Le franciscain Ignatius Maternowski (find a grave).
Le Jour J, près de Picauville, un planeur s'est écrasé à proximité et a fait de nombreuses victimes. Le père Maternowski commence à s'occuper des parachutistes et des victimes du crash de l'appareil.
Arrivé à Gueutteville, il s'est réfugié dans le café Thouroude avec plusieurs blessés, tandis que les allemands du Grenadier-Regiment 1057, 91. Infanterie-Division, sont postés à l'autre bout du hameau. Contre l'avis de Jules Thouroude, le chaplain sort alors de son abri pour aller seul à leur rencontre, ceci afin de négocier la mise en sécurité des blessés des deux camps. Tôt dans la matinée, il part sans armes vers les lignes ennemies, portant au bras gauche un brassard marqué d'une croix rouge. Et bientôt, les témoins sont surpris de le voir revenir avec à ses côtés un officier ennemi. Le Major allemand pénètre dans le café épicerie et constate les soins aux victimes.
La mort au bord du chemin.
Le prêtre raccompagne ensuite son visiteur au-dehors, puis s'en retourne pour retrouver ses ouailles. Soudain, un coup de feu claque. L'homme d’Église s'écroule. Un tireur vient de le foudroyer d'une balle dans le dos. Étendu sur le sol, la tête sur le bord du ruisseau bordant le chemin, la Bataille de Normandie vient de se terminer dès le 6 juin pour le chaplain.
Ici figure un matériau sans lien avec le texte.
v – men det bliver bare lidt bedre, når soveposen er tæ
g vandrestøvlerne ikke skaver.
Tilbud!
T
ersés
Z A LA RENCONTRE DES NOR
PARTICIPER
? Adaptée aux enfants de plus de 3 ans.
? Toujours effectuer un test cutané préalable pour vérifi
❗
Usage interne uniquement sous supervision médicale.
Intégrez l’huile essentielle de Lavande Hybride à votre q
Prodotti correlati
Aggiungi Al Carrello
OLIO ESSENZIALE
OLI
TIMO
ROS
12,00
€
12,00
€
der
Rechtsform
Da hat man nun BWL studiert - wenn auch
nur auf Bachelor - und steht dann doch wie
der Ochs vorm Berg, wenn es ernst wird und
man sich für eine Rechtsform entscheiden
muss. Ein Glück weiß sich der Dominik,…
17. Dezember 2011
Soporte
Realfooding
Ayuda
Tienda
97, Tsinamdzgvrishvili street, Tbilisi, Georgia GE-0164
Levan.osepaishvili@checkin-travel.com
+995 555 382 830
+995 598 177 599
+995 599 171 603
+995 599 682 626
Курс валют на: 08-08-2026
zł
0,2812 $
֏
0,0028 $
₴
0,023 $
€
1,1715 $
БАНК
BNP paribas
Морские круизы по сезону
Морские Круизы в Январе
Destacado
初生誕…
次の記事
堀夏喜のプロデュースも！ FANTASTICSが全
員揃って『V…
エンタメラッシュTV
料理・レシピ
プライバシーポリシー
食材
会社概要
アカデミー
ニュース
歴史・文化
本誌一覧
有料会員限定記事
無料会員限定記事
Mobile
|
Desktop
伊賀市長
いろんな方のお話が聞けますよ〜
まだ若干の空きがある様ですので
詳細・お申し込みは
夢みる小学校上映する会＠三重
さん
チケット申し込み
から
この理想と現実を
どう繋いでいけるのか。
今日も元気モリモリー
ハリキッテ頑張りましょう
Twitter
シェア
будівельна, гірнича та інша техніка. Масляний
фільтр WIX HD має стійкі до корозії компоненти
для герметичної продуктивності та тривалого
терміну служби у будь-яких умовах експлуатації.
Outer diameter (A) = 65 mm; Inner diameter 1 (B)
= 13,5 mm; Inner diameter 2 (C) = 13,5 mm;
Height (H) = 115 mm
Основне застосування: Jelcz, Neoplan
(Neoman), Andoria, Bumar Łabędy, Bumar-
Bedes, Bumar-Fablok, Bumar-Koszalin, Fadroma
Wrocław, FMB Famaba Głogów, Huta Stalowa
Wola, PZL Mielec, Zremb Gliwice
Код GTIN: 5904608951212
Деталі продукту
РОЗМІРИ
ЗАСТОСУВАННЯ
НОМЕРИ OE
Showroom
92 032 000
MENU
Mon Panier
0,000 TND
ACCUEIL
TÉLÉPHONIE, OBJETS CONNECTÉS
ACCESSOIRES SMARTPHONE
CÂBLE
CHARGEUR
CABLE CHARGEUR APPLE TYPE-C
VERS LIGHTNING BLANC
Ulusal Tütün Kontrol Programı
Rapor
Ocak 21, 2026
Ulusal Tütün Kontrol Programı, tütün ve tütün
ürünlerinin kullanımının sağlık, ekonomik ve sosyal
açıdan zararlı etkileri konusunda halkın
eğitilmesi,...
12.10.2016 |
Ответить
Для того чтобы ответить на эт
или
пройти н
Les snipers allemands interdisant toute approche, son corps restera là pendant trois jours, en bord de route, jusqu'au 9 juin.
Enfin, les troupes américaines avancent vers l'Ouest. Les allemands se replient et le corps de l'aumônier peut être relevé par des membres de la 90th US Infantry Division. Il est enterré près d'Utah Beach, puis en 1948, son corps est transféré aux États-Unis, au cimetière Mater Dolorosa dans le Massachusetts.
Aujourd'hui dans Gueutteville, un petit mémorial placé au bord de la chaussée rappelle les événements. Qu'aux premiers bruissements de notre libération, un homme essaya d'immiscer un peu d'humanité au milieu des combats. Et qu'il paya cette compassion de sa vie.
La stèle édifiée à l'endroit où le père Maternowski s'est écroulé le 6 juin 1944.